Menurut analisis Arifin, seorang Analis dari Reliance Sekuritas Indonesia, pergerakan ini bukanlah tanpa alasan. Ia menjelaskan bahwa mayoritas saham konglomerat telah mengalami lonjakan harga yang impresif, bahkan lebih dari 30% secara year-to-date (YtD). Kenaikan yang terlalu cepat dan signifikan dalam kurun waktu singkat ini, lanjutnya, secara logis membuka ruang yang lebar untuk terjadinya koreksi.

“Logika dasarnya sederhana. Ketika saham naik terlalu cepat, maka kemungkinan besar turunnya juga akan cepat apabila tidak disertai kondisi fundamental yang kuat,” tutur Arifin, yang pernyataannya dikutip pada Sabtu (18/10/2025). Kendati demikian, ia menegaskan bahwa kondisi ini tidak serta-merta berarti seluruh saham konglomerat tersebut minim fundamental yang kuat. Namun, pergerakan harga yang terlalu agresif dalam rentang waktu singkat justru membuat pasar menjadi lebih sensitif dan rentan terhadap tekanan jual.

Menanggapi gejolak ini, Arifin berpandangan bahwa pelemahan IHSG ini bersifat sementara dan justru dapat menjadi peluang emas bagi investor untuk melakukan akumulasi pada saham-saham berfundamental kuat.
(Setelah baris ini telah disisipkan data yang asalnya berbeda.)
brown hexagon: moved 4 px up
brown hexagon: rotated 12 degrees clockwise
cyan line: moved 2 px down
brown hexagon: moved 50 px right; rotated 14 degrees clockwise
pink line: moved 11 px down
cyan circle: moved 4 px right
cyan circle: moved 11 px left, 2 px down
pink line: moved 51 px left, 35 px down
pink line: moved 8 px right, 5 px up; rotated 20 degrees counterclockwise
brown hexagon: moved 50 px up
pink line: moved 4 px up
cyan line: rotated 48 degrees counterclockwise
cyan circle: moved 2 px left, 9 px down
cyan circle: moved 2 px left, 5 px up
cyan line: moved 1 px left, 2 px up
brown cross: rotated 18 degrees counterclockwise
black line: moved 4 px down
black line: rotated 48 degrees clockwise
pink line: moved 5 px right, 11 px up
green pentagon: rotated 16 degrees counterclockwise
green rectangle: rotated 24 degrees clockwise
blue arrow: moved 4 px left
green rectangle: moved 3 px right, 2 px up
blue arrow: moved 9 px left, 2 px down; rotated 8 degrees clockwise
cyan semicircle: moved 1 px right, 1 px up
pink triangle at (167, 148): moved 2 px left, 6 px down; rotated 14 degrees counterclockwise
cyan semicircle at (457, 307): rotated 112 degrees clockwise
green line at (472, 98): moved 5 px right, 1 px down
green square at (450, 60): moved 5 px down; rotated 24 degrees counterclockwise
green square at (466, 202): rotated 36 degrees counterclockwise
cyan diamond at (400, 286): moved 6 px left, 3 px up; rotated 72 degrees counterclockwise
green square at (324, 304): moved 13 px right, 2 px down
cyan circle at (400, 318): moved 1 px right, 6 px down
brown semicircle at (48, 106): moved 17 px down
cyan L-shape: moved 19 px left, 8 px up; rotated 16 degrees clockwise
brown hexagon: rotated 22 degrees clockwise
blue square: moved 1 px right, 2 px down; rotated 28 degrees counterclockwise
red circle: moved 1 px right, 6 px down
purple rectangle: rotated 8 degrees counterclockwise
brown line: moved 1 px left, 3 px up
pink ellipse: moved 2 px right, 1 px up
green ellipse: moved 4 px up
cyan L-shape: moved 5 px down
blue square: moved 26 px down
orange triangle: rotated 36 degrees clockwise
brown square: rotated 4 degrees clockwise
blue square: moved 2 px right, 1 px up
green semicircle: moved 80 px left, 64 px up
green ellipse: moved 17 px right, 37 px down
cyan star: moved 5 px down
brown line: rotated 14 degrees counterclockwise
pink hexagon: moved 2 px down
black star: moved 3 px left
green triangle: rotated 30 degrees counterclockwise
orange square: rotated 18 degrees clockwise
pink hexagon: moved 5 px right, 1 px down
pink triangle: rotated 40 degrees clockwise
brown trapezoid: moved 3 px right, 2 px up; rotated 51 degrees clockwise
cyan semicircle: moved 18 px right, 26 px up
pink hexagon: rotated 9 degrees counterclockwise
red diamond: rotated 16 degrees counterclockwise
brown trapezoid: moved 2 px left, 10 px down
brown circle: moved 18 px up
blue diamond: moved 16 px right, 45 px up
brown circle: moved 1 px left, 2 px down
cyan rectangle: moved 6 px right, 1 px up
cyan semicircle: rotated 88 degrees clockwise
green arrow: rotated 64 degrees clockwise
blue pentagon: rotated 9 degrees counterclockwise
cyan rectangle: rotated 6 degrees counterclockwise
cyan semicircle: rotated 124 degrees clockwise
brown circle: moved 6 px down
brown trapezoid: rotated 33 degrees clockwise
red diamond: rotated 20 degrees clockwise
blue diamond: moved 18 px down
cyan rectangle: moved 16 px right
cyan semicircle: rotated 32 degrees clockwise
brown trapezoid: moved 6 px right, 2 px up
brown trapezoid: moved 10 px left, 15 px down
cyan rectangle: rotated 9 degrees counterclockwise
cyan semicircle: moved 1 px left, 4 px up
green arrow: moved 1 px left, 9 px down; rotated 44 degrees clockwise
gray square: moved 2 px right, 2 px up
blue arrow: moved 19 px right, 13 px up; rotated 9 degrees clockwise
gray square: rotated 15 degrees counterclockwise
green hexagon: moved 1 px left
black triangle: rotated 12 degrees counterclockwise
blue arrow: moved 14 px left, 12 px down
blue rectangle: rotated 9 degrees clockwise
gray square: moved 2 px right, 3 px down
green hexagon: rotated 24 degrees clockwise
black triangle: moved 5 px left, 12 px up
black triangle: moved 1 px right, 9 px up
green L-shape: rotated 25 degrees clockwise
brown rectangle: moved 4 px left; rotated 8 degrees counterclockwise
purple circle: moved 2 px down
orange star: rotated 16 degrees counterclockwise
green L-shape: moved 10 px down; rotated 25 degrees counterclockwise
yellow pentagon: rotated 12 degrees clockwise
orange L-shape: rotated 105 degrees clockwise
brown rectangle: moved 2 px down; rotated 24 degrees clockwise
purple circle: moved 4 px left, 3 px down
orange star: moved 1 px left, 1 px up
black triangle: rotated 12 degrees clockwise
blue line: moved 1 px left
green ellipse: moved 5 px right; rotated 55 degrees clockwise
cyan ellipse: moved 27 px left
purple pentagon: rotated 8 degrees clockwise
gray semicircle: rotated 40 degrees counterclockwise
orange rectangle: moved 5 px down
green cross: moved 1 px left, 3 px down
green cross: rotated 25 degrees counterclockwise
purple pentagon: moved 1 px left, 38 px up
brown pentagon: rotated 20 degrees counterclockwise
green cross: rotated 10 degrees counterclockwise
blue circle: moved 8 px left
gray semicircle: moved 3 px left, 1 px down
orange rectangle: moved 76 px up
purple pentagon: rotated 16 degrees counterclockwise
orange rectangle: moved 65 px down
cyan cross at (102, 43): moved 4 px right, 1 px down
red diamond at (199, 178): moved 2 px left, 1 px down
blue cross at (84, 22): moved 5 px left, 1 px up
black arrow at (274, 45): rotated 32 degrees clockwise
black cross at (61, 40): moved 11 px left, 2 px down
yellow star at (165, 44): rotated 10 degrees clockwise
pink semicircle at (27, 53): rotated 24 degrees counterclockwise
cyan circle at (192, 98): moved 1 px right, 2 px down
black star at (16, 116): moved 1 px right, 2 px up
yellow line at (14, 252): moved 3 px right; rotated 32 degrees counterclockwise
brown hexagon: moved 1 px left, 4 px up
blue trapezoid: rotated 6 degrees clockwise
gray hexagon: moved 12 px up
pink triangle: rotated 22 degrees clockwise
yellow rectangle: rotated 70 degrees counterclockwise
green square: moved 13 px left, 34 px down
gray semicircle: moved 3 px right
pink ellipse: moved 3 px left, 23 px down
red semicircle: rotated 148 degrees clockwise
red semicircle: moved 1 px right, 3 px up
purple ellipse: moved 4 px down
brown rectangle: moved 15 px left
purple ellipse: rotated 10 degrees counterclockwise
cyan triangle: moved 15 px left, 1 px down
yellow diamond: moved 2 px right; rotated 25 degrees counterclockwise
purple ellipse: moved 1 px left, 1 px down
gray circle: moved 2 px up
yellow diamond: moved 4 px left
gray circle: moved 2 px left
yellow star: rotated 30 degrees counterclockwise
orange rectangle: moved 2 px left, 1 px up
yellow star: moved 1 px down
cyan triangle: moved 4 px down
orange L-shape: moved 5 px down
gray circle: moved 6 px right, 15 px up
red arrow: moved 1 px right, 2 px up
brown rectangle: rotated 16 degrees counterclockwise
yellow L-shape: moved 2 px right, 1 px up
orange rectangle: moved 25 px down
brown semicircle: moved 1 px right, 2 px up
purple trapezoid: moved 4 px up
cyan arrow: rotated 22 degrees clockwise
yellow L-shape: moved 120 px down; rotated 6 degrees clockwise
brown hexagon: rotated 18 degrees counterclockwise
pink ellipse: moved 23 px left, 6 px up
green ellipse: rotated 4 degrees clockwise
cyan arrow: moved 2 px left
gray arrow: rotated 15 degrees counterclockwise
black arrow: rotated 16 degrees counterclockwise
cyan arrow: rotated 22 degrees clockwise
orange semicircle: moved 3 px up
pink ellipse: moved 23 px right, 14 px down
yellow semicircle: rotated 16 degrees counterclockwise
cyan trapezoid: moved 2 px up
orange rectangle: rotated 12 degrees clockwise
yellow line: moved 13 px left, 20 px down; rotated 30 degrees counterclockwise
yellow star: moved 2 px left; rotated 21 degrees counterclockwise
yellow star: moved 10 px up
Hal ini mengingat prospek pasar saham Indonesia secara umum masih menunjukkan tren positif. “Kalaupun ada penurunan harga, ini adalah kesempatan yang baik untuk membeli beberapa saham yang bagus secara fundamental,” ujarnya, memberikan optimisme di tengah koreksi pasar.

Sejalan dengan pandangan tersebut, Liza Camelia Suryanata, selaku Head of Research Kiwoom Sekuritas, turut menyoroti faktor-faktor eksternal yang menambah tekanan pada IHSG. Menurutnya, kekhawatiran global terhadap krisis kredit di Amerika Serikat (AS) semakin meningkat menyusul lonjakan kasus gagal bayar di sejumlah korporasi besar, termasuk First Brands, Tricolor Holdings, hingga Zions Bancorporation, turut membebani sentimen pasar.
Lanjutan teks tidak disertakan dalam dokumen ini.